Sometimes it seems to me that my clearest memories of Duma Key are of orange evening skies that bleed at the bottom and fade away at the top, green to black. When I woke up that evening, another day was going down in glory. I thudded into the big main room on my crutch, stiff and wincing (the first ten minutes were always the worst). The door to Ilse's room was standing open and her bed was empty.
"Ilse?" I called.
For a moment there was no answer. Then she called back from upstairs. "Daddy? Holy crow, did you do this? When did you do this?"

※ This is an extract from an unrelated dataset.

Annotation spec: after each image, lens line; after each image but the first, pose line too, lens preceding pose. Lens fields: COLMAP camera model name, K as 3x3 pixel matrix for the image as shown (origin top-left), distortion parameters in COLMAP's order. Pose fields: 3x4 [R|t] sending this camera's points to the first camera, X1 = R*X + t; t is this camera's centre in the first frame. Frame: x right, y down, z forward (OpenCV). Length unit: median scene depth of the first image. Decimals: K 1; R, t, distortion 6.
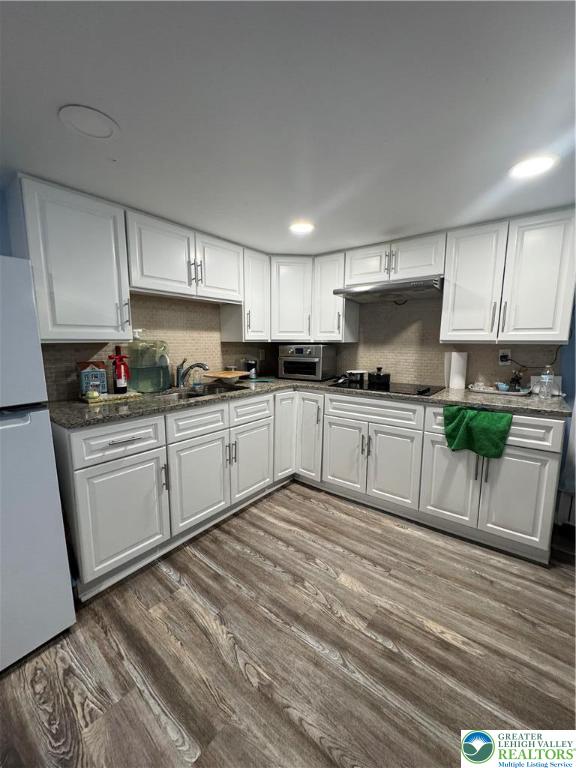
lens RADIAL K [[305.5, 0, 288.0], [0, 305.5, 384.0], [0, 0, 1]] dist [0.000782, -0.000026]
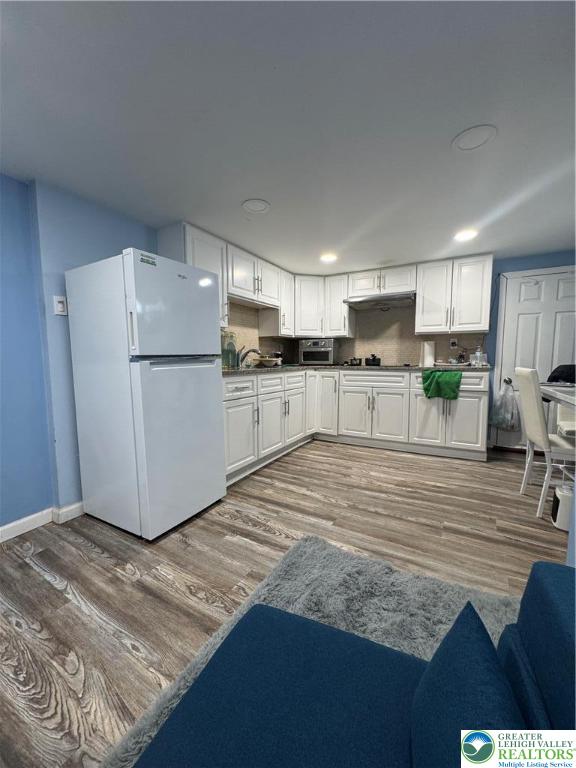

All thought of aches and pains left me. I got up to Little Pink as fast as I could, trying to remember what I'd drawn. Whatever it was, I hadn't made any effort to put it out of sight. Suppose it was something really awful? Suppose I'd gotten the bright idea of doing a crucifixion caricature, with The Gospel Hummingbird riding the cross?
Ilse was standing in front of my easel, and I couldn't see what was there. Her body was blocking it out. Even if she'd been standing to one side, the only light in the room was coming from that bloody sunset; the pad would have been nothing but a black rectangle against the glare.
I flicked on the lights, praying I hadn't done something to distress the daughter who had come all this way to make sure I was okay. From her voice, I hadn't been able to tell. "Ilse?"